Early treatment of high risk chronic lymphocytic leukemia with alemtuzumab, rituximab and poly-(1-6)-beta-glucotriosyl-(1-3)- beta-glucopyranose beta-glucan is well tolerated and achieves high complete remission rates

Abstract

Poly-[1-6]-β-glucopyranosyl-[1-3]-β-glucopyranose (PGG) beta glucan is a Saccharomyces cerevisiae derived 1,3/1,6 glucose polymer with innate immune system activation potential. This phase I/II clinical trial enrolled 20 eligible patients with chronic lymphocytic leukemia with high-risk biological markers for early initial treatment with alemtuzumab, rituximab and PGG beta glucan (1-2-4 mg/kg/dose) over 31 days. PGG beta glucan at 4 mg/kg was well tolerated and used for the phase II study. There were three grade 3-4 toxicities at least possibly attributed to treatment. Nineteen (95%) patients responded to treatment with 13 (65%) complete responses. All patients were alive at a median follow-up of 24.4 months (range: 9.5-37). Eleven patients had progressive disease (median 17.6 months, 95% confidence interval [CI]: 9.7, 32.1) and eight patients were retreated (median 35.3 months, 95% CI: 17.9, not reached). We conclude that PGG beta glucan, alemtuzumab and rituximab treatment is tolerable and results in a high complete response rate.

Keywords: CLL; Chronic lymphocytic leukemia/small lymphocytic lymphoma; PGG beta glucan; alemtuzumab; high risk; rituximab.

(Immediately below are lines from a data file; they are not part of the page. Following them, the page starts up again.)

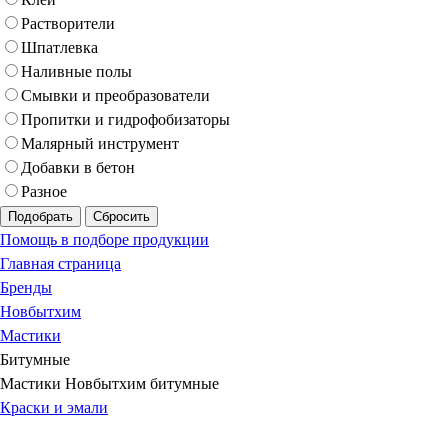
Растворители
Шпатлевка
Наливные полы
Смывки и преобразователи
Пропитки и гидрофобизаторы
Малярный инструмент
Добавки в бетон
Разное
Подобрать
Сбросить
Помощь в подборе продукции
Главная страница
Бренды
Новбытхим
Мастики
Битумные
Мастики Новбытхим битумные
Краски и эмали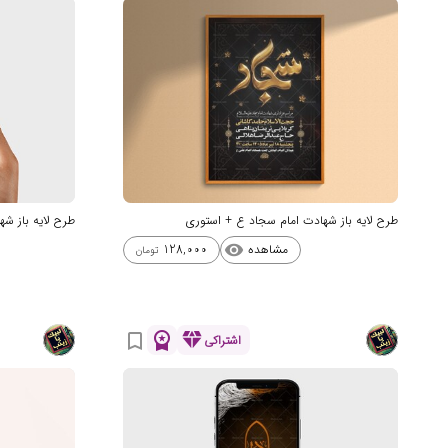
طرح لایه باز شهادت امام سجاد ع + استوری
طرح لایه باز ش
مشاهده
128,000
visibility
تومان
workspace_premium
diamond
bookmark_border
اشتراکی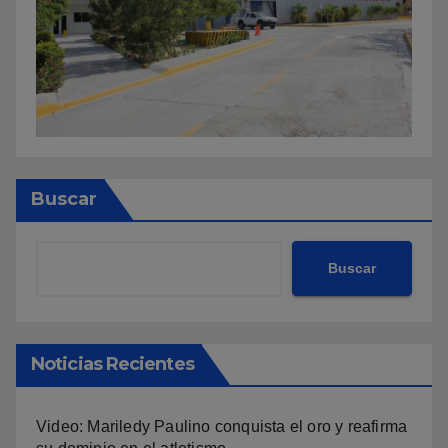
Buscar
Buscar
Noticias Recientes
Video: Mariledy Paulino conquista el oro y reafirma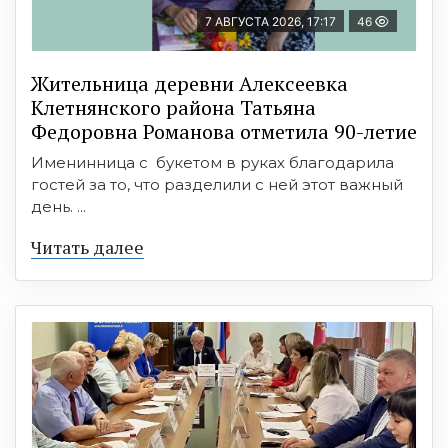
7 АВГУСТА 2026, 17:17
46
Жительница деревни Алексеевка
Клетнянского района Татьяна
Федоровна Романова отметила 90-летие
Именинница с букетом в руках благодарила
гостей за то, что разделили с ней этот важный
день. ...
Читать далее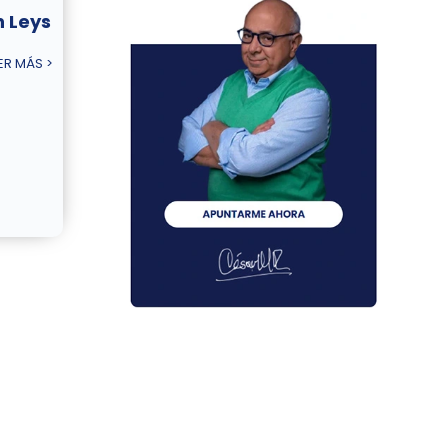
 Leys
ER MÁS >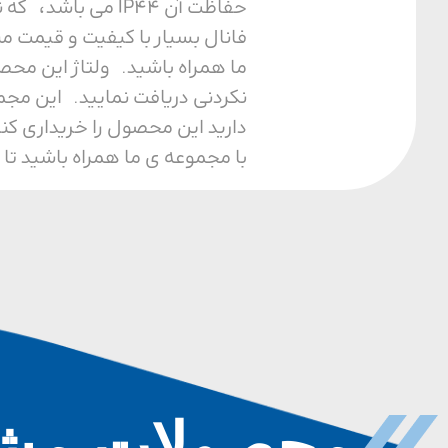
حفاظت آن IP44 م
فانال بسیار با کیفیت و قیمت م
نکردنی دریافت نمایید. این مجم
دارید این محصول را خریداری کن
با مجموعه ی ما همراه باشید تا 
محصولات مشا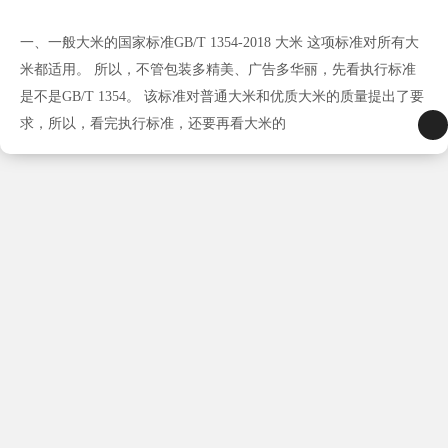
一、一般大米的国家标准GB/T 1354-2018 大米 这项标准对所有大
米都适用。 所以，不管包装多精美、广告多华丽，先看执行标准
是不是GB/T 1354。 该标准对普通大米和优质大米的质量提出了要
求，所以，看完执行标准，还要再看大米的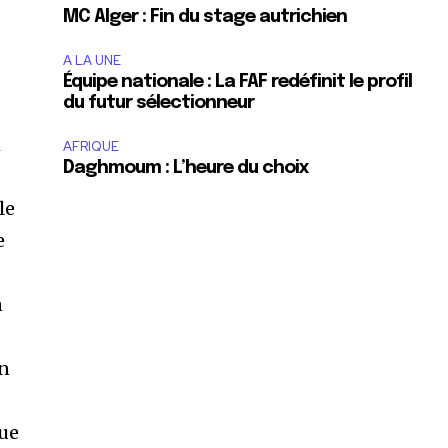
MC Alger : Fin du stage autrichien
A LA UNE
Équipe nationale : La FAF redéfinit le profil
du futur sélectionneur
h
AFRIQUE
Daghmoum : L’heure du choix
le
e
n
on
que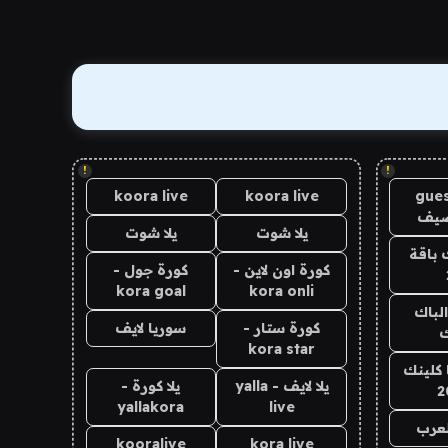
!
!
koora live
koora live
gues
ضيف
يلا شوت
يلا شوت
 باقة
كورة اون لاين -
كورة جول -
kora goal
kora onli
الباك
كورة ستار -
سوريا لايف
ك
kora star
 كلينك
يلا لايف - yalla
يلا كورة -
2
yallakora
live
لعرب
kooralive
kora live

Figure 1. Time to Progression

Nineteen patients responded to treatment and at a median follow-up duration of 24.4 months (range: 9.5 – 37), 11 have progressive disease as shown by this Kaplan-Meier survival curve.

Figure 2. Time to Retreatment

The Kaplan-Meier survival curves for time to treatment from three sequential phase II clinical trials using the same 5-week regimen of alemtuzumab and rituximab for early treatment of high risk CLL are plotted for comparison. MCO38G [3] used only alemtuzumab and rituximab (A+R) and enrolled 30 patients with a median time of follow up of 5.2 years (range 2.7–8.2). Twenty-four (80%) patients required retreatment for progressive CLL at a median time of 3.5 years (95% CI 2.1, 4.4). The subsequent trial MC0785 [4] added GM-CSF to the regimen (A+R+GM-CSF) and enrolled 33 patients with a median follow up of 5.0 years (range 3.9-5.6). Twenty-six (79%) of these patients have required retreatment at a median time of 2.9 years (95% CI 2.2, 3.8). The LS1084 study reported in this paper (A+R+ beta-glucan) enrolled 20 eligible patients with a median follow up of 2.0 years (range 0.8 – 3.1). Eight (40%) of these patients have required retreatment with a median time to retreatment of 2.9 years (range 1.5 to not reached).